Dataset entries »
#####

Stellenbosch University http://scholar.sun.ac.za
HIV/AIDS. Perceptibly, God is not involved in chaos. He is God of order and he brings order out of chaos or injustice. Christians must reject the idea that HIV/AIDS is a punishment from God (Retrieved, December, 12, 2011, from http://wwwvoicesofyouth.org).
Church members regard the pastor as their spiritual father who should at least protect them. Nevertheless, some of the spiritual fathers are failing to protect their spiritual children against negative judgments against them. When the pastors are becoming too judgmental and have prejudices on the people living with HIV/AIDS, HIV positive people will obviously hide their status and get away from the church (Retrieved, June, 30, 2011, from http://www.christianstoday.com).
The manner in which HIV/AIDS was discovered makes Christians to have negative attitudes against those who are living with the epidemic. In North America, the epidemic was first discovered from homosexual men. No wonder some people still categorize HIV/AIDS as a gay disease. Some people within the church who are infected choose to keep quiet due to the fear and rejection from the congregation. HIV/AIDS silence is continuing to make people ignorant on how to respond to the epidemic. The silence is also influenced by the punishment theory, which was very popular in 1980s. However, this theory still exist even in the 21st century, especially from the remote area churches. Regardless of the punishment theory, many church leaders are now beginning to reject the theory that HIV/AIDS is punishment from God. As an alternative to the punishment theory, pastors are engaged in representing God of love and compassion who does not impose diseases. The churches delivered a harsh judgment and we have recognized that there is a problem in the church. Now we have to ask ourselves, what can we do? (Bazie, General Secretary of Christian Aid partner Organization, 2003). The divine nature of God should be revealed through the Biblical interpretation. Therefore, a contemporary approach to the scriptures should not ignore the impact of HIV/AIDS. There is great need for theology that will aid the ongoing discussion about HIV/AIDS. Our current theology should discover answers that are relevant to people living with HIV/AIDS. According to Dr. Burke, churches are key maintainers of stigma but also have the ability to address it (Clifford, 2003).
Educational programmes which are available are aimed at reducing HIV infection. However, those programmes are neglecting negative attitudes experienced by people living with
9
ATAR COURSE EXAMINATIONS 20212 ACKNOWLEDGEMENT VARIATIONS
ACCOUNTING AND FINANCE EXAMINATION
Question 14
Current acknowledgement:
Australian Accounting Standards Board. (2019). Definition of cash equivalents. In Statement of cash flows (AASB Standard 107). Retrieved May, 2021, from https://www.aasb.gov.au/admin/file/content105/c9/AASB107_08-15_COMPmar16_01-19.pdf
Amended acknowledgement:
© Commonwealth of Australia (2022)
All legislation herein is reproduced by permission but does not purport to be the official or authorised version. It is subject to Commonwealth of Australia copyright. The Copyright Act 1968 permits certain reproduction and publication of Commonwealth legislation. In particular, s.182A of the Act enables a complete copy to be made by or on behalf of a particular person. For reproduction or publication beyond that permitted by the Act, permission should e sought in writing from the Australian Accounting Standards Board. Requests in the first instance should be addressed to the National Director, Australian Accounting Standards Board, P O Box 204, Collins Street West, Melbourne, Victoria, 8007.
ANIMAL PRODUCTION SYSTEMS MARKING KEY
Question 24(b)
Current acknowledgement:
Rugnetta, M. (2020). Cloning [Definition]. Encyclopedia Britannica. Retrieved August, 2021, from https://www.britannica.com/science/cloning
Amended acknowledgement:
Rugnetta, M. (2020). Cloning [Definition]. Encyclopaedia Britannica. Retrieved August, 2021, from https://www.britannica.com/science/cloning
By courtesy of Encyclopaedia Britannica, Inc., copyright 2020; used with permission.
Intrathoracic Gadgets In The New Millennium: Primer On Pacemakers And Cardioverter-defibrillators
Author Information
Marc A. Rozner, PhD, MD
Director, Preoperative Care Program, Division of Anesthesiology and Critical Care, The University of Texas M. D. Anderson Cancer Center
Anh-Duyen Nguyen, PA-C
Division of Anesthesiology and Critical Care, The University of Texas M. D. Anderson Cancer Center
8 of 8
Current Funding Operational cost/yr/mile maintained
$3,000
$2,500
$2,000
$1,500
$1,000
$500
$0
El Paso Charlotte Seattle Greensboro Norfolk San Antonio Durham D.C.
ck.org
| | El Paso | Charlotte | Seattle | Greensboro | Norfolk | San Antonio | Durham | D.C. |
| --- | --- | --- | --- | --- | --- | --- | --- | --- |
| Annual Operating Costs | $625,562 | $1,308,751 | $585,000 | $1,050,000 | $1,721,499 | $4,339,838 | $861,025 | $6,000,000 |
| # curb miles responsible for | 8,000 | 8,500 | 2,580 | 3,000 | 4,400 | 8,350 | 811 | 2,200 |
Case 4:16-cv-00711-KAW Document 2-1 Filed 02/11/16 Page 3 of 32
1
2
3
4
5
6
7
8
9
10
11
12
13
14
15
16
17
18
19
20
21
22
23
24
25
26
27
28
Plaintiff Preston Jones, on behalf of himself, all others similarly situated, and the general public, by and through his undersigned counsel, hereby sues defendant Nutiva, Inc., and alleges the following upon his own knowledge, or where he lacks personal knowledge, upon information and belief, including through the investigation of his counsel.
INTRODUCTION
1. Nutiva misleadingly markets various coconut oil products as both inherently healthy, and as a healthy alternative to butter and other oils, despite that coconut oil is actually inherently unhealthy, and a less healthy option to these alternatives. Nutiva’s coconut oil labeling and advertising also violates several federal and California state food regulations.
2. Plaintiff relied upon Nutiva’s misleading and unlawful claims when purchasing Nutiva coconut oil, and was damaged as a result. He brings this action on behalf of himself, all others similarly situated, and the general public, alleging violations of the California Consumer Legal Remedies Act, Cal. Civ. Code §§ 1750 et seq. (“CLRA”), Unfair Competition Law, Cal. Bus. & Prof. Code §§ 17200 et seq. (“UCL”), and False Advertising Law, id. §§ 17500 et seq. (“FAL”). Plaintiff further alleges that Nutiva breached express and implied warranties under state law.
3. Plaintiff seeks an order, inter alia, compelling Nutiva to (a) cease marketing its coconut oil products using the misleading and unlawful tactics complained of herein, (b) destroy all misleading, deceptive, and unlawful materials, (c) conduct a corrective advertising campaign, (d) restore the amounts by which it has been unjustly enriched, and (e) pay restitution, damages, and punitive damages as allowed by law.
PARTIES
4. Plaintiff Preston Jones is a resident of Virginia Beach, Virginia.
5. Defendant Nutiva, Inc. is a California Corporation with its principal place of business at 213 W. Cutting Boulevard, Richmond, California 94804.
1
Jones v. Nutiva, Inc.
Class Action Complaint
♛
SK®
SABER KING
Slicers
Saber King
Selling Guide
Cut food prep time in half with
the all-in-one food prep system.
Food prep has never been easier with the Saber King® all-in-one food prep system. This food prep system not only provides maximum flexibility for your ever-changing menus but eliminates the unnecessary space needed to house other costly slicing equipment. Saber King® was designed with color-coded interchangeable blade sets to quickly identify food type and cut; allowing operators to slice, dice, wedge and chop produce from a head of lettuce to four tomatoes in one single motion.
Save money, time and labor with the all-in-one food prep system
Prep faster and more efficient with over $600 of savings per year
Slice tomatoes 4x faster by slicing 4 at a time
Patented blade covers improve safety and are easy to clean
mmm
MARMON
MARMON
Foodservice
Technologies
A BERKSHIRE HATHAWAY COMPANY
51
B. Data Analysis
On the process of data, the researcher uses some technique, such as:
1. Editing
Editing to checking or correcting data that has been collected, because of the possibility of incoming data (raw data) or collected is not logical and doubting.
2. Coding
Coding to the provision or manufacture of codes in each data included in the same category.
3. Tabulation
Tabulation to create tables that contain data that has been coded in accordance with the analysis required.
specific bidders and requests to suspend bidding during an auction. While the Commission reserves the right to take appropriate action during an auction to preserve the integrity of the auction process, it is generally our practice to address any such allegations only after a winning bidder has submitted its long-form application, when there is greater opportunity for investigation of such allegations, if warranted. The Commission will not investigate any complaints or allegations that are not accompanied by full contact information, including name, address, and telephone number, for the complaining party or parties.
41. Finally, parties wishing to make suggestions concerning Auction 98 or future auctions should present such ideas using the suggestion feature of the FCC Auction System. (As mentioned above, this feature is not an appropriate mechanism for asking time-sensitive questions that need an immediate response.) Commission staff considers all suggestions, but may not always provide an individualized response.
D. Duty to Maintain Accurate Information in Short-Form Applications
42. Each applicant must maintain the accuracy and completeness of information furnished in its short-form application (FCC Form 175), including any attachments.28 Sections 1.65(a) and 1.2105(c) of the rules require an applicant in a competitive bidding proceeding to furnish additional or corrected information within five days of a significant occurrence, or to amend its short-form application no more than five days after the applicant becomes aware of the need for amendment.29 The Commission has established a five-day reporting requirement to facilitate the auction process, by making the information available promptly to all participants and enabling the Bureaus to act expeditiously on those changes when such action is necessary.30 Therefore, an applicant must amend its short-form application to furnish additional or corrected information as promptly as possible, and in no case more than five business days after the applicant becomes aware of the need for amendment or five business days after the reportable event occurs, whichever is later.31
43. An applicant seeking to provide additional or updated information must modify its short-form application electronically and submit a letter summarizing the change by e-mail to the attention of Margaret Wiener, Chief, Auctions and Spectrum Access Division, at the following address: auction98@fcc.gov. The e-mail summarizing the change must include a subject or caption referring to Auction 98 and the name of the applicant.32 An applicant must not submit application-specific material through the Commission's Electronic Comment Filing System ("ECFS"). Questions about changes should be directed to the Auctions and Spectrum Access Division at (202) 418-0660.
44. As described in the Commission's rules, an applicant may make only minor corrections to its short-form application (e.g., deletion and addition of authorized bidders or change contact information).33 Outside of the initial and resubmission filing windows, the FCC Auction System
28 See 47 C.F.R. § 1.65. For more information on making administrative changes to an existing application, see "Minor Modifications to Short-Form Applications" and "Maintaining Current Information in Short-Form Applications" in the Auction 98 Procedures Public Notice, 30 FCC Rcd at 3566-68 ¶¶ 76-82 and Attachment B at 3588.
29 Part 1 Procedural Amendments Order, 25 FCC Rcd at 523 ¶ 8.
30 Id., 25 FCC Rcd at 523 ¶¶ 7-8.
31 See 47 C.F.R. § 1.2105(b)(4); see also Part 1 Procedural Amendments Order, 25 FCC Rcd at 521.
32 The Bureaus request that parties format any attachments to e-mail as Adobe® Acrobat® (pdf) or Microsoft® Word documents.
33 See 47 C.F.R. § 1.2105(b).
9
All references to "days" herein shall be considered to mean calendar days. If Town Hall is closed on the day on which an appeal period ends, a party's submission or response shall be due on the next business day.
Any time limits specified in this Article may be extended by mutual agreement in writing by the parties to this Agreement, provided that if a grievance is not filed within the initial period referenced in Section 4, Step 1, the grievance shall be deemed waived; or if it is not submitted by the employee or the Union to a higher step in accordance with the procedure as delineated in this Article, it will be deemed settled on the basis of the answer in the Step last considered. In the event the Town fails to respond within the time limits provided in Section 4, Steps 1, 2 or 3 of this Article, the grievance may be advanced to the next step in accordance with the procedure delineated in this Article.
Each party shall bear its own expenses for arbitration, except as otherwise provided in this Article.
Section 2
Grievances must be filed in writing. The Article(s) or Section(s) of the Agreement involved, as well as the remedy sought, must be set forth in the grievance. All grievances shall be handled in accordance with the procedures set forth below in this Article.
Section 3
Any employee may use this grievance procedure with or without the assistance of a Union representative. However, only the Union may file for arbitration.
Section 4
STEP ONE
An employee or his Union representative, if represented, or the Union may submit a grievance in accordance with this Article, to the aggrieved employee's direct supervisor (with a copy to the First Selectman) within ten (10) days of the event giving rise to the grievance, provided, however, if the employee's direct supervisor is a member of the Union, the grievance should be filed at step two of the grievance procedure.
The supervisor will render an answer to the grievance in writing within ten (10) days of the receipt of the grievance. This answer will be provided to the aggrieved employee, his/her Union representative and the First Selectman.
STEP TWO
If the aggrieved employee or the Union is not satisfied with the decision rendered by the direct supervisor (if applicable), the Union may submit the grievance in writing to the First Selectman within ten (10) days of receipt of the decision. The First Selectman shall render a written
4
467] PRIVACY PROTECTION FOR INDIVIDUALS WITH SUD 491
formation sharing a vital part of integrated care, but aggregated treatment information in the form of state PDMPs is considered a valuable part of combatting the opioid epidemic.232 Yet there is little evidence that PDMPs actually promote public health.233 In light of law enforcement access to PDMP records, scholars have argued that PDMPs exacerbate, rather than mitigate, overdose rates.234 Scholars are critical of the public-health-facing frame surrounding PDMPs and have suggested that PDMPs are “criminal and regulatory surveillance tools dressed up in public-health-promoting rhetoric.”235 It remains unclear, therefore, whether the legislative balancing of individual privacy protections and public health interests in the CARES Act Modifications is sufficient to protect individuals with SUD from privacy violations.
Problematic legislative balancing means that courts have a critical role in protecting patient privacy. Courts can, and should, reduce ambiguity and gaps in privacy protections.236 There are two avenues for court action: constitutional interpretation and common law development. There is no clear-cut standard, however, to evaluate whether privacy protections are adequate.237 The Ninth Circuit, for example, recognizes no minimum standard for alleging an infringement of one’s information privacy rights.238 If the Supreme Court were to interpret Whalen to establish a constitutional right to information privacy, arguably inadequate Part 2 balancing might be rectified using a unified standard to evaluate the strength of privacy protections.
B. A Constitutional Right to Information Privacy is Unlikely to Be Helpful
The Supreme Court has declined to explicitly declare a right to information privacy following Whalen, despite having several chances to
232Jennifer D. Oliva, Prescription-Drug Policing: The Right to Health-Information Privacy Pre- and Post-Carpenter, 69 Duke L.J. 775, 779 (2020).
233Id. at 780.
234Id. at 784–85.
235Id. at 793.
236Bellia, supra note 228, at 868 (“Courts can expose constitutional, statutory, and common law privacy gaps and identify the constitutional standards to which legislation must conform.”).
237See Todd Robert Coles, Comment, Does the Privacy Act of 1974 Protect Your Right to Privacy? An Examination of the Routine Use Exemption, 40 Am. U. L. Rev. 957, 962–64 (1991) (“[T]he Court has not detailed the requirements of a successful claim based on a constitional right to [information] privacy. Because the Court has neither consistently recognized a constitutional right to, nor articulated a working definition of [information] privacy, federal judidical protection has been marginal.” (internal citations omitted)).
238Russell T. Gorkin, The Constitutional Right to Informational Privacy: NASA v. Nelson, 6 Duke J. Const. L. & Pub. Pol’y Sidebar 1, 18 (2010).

#####

TASK REQUIREMENTS » "Anderson" is the string to look for; please copy every line of the records above where it appears.

ANSWER TO THE PROBLEM »
Director, Preoperative Care Program, Division of Anesthesiology and Critical Care, The University of Texas M. D. Anderson Cancer Center
Division of Anesthesiology and Critical Care, The University of Texas M. D. Anderson Cancer Center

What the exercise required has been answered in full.